= Exercise =
Find how many lines of the entries contain the word "site", then report that figure alone.

━━━━━ Input records ━━━━━

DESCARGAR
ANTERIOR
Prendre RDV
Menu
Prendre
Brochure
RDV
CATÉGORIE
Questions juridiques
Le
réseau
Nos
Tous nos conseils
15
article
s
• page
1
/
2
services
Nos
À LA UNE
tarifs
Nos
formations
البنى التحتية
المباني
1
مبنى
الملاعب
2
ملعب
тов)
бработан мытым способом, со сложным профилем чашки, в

━━━━━
━━━━━ Input records ━━━━━

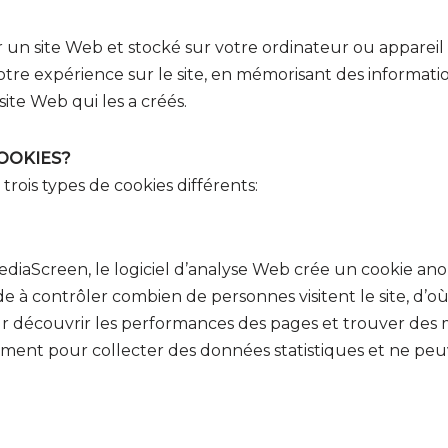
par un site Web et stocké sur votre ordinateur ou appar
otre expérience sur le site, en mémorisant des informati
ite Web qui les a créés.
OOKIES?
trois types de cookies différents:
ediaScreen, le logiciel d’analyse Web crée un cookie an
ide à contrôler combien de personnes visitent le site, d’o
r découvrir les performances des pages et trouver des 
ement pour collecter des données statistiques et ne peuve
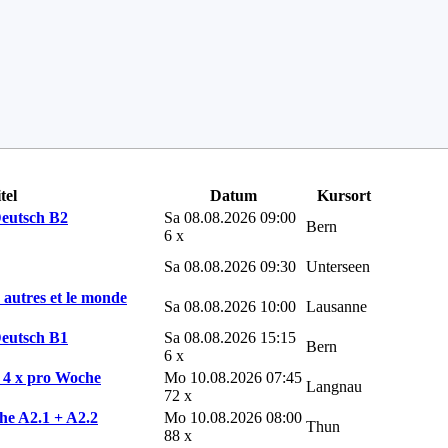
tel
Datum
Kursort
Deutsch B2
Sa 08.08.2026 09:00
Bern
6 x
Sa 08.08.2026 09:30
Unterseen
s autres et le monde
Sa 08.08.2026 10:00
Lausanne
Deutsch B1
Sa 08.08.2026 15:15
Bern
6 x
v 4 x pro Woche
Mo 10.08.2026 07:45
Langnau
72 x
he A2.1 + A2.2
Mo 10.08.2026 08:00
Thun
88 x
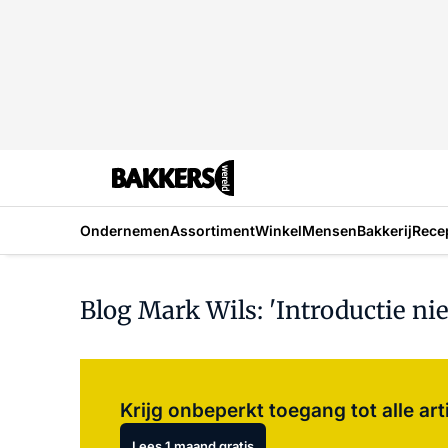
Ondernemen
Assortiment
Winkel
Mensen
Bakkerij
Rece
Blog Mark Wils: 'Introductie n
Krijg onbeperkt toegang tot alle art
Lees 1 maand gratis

━━━━━

= Response area =
3